• **Brief 1**: In the article on GSK's RSV vaccine, how effective was the vaccine at preventing severe disease in the huge phase 3 trial in older adults?
• **Brief 2**: Update the part of the article on GSK's RSV vaccine between "The challenge: RSV" and "die from them.", inclusive, so that "pneumonia" becomes "bronchitis".

UK drugmaker GSK’s RSV vaccine was nearly 94% effective at preventing severe disease in a huge phase 3 trial in older adults — suggesting seniors might soon be able to protect themselves against this potentially deadly infection, which currently has no approved vaccine.
The challenge: RSV is a common respiratory virus. Most infections are mild, with cold-like symptoms that go away on their own in about a week, but RSV can cause serious health issues, such as pneumonia, bronchiolitis, and other lower respiratory tract diseases.
Infants and olders adults are particularly at risk of severe RSV infections — every year in the US, 177,000 adults over the age of 65 are hospitalized due to RSV infections and 14,000 die from them.
GSK’s RSV vaccine: Despite decades of effort, there still isn’t an approved RSV vaccine, but that may soon change. In a phase 3 trial of about 25,000 adults over the age of 60, GSK’s RSV vaccine was found to be 82.6% effective at preventing RSV-caused lower respiratory tract disease.
Every year, 14,000 adults over the age of 65 die from RSV infections in the US.

• **Recorded information**:
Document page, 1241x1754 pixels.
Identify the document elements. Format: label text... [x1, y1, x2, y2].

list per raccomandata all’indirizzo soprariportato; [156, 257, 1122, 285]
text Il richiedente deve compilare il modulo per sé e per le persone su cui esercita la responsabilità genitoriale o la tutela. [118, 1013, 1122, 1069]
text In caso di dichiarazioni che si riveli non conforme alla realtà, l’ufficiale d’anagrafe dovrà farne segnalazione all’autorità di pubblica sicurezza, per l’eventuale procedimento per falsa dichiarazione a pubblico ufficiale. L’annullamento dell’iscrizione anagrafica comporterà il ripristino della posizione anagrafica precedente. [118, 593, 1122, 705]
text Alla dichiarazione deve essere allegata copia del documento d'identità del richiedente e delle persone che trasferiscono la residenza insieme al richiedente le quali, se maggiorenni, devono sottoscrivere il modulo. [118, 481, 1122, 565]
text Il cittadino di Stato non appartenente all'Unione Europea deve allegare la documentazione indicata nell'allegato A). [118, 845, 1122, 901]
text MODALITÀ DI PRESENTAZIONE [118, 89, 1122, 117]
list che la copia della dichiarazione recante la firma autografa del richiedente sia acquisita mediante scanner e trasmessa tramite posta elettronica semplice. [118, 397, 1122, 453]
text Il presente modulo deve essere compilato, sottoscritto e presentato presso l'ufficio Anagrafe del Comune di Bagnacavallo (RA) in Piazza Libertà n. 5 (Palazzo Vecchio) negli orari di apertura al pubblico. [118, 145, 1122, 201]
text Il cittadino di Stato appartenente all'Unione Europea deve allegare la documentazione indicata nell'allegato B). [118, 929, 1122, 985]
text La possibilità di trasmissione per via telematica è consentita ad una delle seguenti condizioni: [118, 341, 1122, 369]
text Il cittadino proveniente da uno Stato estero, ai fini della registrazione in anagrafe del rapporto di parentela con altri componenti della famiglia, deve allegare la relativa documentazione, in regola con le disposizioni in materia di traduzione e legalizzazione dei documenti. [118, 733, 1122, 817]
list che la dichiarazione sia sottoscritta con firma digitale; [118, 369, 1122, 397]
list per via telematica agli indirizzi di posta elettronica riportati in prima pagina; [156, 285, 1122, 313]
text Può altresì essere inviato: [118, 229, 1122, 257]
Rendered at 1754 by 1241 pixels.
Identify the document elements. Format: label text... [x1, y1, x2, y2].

• **Your solution 1**: Nearly 94%.

• **Your solution 2**:
The challenge: RSV is a common respiratory virus. Most infections are mild, with cold-like symptoms that go away on their own in about a week, but RSV can cause serious health issues, such as bronchitis, bronchiolitis, and other lower respiratory tract diseases.
Infants and olders adults are particularly at risk of severe RSV infections — every year in the US, 177,000 adults over the age of 65 are hospitalized due to RSV infections and 14,000 die from them.